[Limb landmark coordinates]
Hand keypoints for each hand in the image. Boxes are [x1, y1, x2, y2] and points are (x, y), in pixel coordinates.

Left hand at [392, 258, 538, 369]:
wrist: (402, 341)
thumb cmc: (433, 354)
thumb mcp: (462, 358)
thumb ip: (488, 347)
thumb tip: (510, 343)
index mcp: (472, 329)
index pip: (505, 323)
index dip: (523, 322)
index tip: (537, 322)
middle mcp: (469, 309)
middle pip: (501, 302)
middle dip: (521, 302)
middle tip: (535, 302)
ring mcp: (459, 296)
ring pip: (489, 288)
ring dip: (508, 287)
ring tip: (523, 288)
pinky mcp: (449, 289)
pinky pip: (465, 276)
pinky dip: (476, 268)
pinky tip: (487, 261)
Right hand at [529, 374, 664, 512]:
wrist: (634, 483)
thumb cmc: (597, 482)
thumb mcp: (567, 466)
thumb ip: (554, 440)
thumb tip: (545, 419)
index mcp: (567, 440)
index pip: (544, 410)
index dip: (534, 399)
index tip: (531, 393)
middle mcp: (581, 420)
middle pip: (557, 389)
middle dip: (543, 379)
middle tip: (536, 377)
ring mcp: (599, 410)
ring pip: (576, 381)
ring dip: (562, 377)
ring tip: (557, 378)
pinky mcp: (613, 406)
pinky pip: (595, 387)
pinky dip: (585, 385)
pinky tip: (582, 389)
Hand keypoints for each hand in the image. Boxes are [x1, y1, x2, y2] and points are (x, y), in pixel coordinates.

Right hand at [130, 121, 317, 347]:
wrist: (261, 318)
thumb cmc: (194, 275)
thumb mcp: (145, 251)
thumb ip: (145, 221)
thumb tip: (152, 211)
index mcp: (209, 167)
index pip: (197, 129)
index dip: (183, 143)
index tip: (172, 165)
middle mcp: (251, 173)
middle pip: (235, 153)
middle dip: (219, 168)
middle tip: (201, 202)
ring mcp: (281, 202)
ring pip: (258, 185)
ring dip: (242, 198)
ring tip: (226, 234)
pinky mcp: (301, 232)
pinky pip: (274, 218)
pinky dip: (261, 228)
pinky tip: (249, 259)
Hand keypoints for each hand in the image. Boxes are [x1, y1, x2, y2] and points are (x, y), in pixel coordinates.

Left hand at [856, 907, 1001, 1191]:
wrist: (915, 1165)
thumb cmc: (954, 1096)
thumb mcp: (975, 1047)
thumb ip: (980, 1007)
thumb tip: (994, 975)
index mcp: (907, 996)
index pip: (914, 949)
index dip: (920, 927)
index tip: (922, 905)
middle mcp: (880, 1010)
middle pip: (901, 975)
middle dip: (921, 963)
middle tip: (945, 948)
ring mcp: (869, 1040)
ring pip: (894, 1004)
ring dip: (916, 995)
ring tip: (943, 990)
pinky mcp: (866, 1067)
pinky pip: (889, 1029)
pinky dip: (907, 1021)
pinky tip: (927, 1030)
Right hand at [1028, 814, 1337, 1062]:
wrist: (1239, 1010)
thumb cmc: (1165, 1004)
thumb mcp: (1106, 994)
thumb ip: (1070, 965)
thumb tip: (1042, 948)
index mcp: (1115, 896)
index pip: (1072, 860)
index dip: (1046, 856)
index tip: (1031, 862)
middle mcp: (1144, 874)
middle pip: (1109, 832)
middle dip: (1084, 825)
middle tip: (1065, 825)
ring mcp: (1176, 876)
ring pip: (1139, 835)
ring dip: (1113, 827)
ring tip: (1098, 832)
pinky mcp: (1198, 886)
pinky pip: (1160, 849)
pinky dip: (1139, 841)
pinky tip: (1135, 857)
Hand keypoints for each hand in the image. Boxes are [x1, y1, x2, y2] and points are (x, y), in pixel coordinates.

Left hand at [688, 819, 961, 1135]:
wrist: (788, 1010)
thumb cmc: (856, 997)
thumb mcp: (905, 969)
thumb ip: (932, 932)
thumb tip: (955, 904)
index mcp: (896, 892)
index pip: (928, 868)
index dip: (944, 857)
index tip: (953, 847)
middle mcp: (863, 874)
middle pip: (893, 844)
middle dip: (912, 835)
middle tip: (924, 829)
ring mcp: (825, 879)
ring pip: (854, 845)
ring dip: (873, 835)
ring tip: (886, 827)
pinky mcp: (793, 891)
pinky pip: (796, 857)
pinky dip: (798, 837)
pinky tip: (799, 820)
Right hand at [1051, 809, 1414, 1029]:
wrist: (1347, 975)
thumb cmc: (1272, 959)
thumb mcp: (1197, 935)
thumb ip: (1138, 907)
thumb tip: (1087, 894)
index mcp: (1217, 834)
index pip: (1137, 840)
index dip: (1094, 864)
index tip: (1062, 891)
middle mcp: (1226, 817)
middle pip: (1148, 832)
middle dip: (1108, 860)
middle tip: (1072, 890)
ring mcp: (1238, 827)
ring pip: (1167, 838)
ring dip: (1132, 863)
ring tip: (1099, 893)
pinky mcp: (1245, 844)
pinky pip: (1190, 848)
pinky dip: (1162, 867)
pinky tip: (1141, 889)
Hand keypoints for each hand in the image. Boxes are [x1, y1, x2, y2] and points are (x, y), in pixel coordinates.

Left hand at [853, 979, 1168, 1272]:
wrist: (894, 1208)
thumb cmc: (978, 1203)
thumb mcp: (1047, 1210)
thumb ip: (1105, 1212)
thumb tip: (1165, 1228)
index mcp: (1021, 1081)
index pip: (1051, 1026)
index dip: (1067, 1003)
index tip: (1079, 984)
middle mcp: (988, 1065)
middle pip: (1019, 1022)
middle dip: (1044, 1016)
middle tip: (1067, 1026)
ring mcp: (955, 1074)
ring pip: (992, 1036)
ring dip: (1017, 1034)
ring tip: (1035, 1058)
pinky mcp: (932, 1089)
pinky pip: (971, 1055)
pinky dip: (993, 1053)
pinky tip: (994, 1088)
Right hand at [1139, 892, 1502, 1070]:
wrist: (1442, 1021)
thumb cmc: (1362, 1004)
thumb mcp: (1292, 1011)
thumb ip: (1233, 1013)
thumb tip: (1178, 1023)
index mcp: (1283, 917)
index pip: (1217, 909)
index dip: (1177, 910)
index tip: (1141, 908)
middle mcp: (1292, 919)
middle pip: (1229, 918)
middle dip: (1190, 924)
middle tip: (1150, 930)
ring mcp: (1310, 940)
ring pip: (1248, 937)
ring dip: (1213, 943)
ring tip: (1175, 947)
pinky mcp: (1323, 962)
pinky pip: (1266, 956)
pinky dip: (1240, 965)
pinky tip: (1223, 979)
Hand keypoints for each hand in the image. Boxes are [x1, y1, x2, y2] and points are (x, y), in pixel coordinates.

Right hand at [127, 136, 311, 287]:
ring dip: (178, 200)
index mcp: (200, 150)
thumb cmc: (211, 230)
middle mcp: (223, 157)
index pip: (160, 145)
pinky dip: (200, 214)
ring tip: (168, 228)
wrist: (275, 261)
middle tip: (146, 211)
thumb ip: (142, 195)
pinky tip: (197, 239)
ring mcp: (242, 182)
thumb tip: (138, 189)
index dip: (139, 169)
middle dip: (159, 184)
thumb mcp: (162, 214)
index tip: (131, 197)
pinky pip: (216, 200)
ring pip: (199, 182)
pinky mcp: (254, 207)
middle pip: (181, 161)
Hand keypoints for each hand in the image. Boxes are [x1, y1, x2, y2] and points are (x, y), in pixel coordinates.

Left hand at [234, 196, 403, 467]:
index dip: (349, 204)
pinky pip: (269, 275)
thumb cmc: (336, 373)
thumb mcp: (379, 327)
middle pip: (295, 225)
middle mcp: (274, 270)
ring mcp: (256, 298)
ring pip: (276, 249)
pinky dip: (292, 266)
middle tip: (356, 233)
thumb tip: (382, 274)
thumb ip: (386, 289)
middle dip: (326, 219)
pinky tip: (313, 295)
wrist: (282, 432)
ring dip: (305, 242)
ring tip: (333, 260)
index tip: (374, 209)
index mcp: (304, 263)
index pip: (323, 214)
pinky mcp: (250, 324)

**Problem to work on**
Please reproduce the lines from the line with "pinky dip: (1139, 841)" to the line with "index dip: (944, 857)", both ends included, exactly as they appear above.

**Result**
pinky dip: (1139, 841)
pinky tip: (1135, 857)
Hand keypoints for each hand in the image. Boxes are [x1, y1, x2, y2] and points are (x, y), in pixel coordinates.

Left hand at [688, 819, 961, 1135]:
wrist: (788, 1010)
thumb cmc: (856, 997)
thumb mcp: (905, 969)
thumb ip: (932, 932)
thumb tip: (955, 904)
index mcp: (896, 892)
index pip: (928, 868)
index dip: (944, 857)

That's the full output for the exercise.